🤖 AI Summary
This work addresses the problem of constructing low-dimensional geometric embeddings for directed acyclic graphs (DAGs) with ancestor–descendant relationships, aiming to avoid embedding dimensions that scale explosively with the number of nodes or graph depth. By leveraging structural properties—such as treewidth and the number of cross edges—and insights from geometric embedding theory, the authors propose a compact representation whose dimension depends only on these structural parameters rather than the total node count. Key contributions include a proof that any directed tree admits an exact reachability-preserving embedding in three dimensions, and an upper bound of \( O(t \log n) \) dimensions for DAGs of treewidth \( t \), accompanied by a nearly matching lower bound that reveals fundamental limits on dimensionality. Experiments on real-world datasets demonstrate that the method substantially reduces embedding dimension while maintaining high recall, outperforming existing approaches with theoretical guarantees.
📝 Abstract
Computing geometric representations of data is a cornerstone of modern machine learning, typically achieved by training dual encoders which map queries and documents into a shared embedding space. Recent work of You et al. [NeurIPS '25] has extended this approach to hierarchical retrieval, where relevance is determined by the ancestor-descendant relationships in a Directed Acyclic Graph (DAG). While previous work has shown that valid embeddings exist when the number of descendants is small, these bounds degrade significantly for deep hierarchies, requiring dimensions as large as the total number of nodes.

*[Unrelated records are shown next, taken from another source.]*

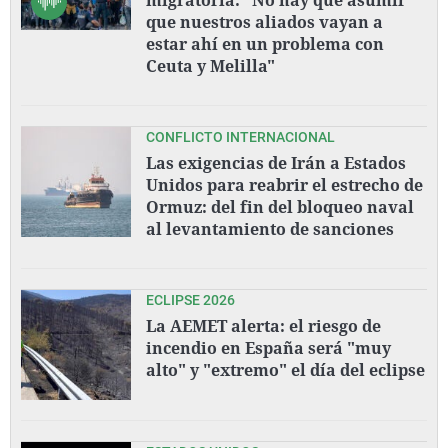
que nuestros aliados vayan a
estar ahí en un problema con
Ceuta y Melilla"
CONFLICTO INTERNACIONAL
Las exigencias de Irán a Estados
Unidos para reabrir el estrecho de
Ormuz: del fin del bloqueo naval
al levantamiento de sanciones
ECLIPSE 2026
La AEMET alerta: el riesgo de
incendio en España será "muy
alto" y "extremo" el día del eclipse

In this paper, we investigate compact reachability embeddings for more general graph classes and provide theoretical guarantees for representing hierarchies using embeddings whose dimension depends on structural graph parameters. We prove that for any directed tree, there exists a reachability embedding in constant dimension 3, independent of the tree's size or depth. We generalize this result to graphs characterized by treewidth $t$, constructing embeddings of dimension $O(t \log n)$, where $n$ is the number of nodes. Complementing these upper bounds, we provide matching or near-matching lower bounds, showing that dimension $Ω(n)$ is necessary for general DAGs and $Ω(t/\log(n/t))$ is required for graphs of treewidth $t$. We also obtain upper and lower bounds parameterized by the number of cross-edges in the DAG. We additionally show that our embeddings can be constructed on real world datasets, and that they give much smaller dimensions in high recall regimes compared to prior embeddings with theoretical guarantees.